応援には自省がたいせつ

FC東京が「【重要】応援に関する注意喚起」という声明を発表した。「特定の選手を対象としたSNS上での誹謗中傷や、特定の企業・団体名を含む侮辱的な替え歌など、クラブとして看過することのできない複数の事象を確認」したとのこと。サポーターの振る舞いが、Xで、いわゆる“炎上”状態になっているようである。こういう匿名のいさかいを見聞きするのは苦手なので、Xは極力使わないようにしている。

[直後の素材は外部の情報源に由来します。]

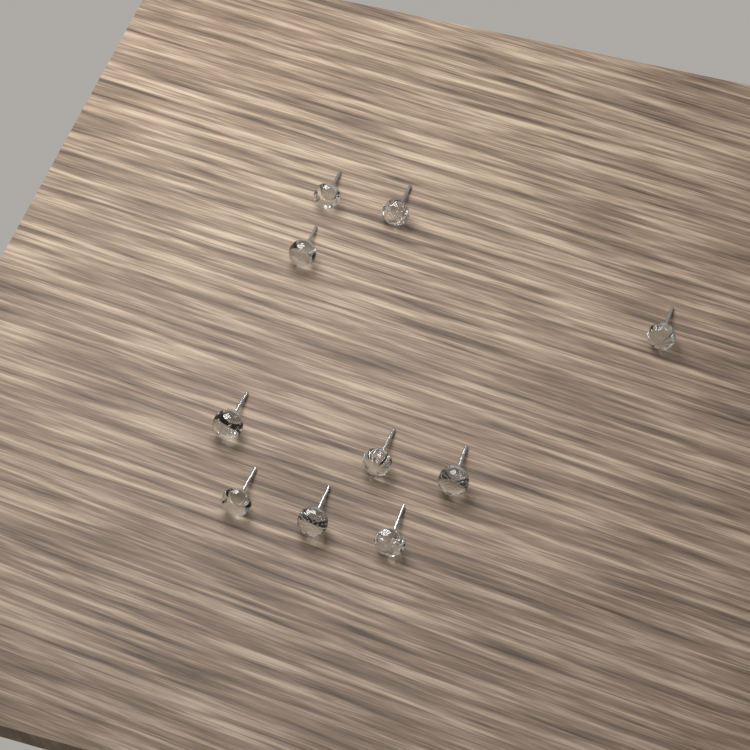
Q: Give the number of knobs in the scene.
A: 10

……のだが、後段の「特定の企業・団体名を含む侮辱的な替え歌」については、動画が拡散した、先日のジェフ千葉戦の現場に居たので、当事者として、言及する責任を感じた。当該替え歌は、試合が終わり、スタンドに対する選手の挨拶も終わって、ゴール裏以外はまばらになってきた時間帯に歌われたもので、私は、その様子を上段の指定席に座って観ていた。その時は、「国立開催で、神宮球場の横まで来たから盛り上がってるな」と思い、“現場”の空気の一つとして楽しんだ、というのが、正直なところである。“現場”、すなわち、スタジアムに足を運び、放送ではなく、実際に自分の目で試合を観ることは、とても楽しい。それは、サッカーそのものに限らず、スタジアムグルメを食べ、ユニフォームを着てチャットを歌うという一連の体験によって、もたらされるものだ。思えば、これは祭りに似ている。屋台があり、そろいの衣装があり、唱和がある。集団で、非日常を楽しむための要素が詰まっている。が、まず一回、体験してみないことには、知ることができない。

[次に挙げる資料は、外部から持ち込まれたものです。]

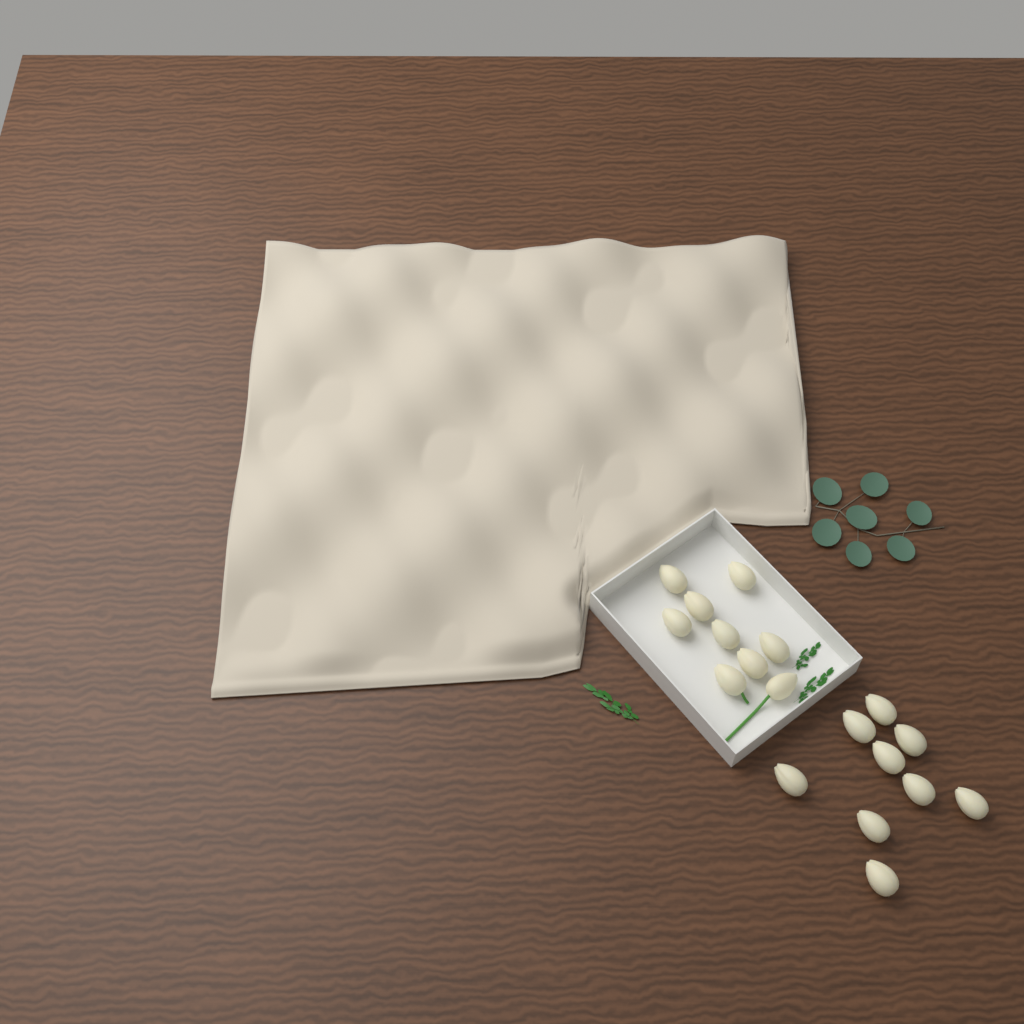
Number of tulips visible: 18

では、どうやって最初の一回のきっかけをつくるのか。この日は、ポケモンとコラボした企画が行われた。このように、他の娯楽の力を借りた訴求が行われているのは、多くの人にとって、この体験が未知であり、サッカーをスタジアムで観戦する文化が、国民的とはいえないことの証左であろう。そうした中で、このような替え歌の盛り上がりは、身内ノリの悪ふざけと受け取られる。自身が楽しむあまりに客観性を欠いていたことを反省した。

ちなみに、スワローズの私設応援団「全国ツバメ軍団」は「東京音頭の前奏は『東京ヤクルト』で!」とよびかけている。WEBサイトの「(前略)かつて、少数のファンの時代はそうでした。旧きも新しきも、主張するばかりでなく、お互いに少しずつ理解しあい、楽しいスタンドをつくっていきませんか。(後略)」という言葉をみて、襟を正す。

<出典>
・FC東京「【重要】応援に関する注意喚起」(https://www.fctokyo.co.jp/news/details/340345/)2026/8/25閲覧。
・全国ツバメ軍団「東京音頭について」(http://tsubamegundan.com/report1.html)2026/8/25閲覧。

以下:公開後追記

※上記の声明は「特定の選手を対象としたSNS上での誹謗中傷」にも触れている。本記事で扱ったのは替え歌の件のみであるが、誹謗中傷も同じく問題だ。匿名を盾にした一方的な攻撃は、相手が選手であれ、誰であれ、卑劣であることを付言しておく。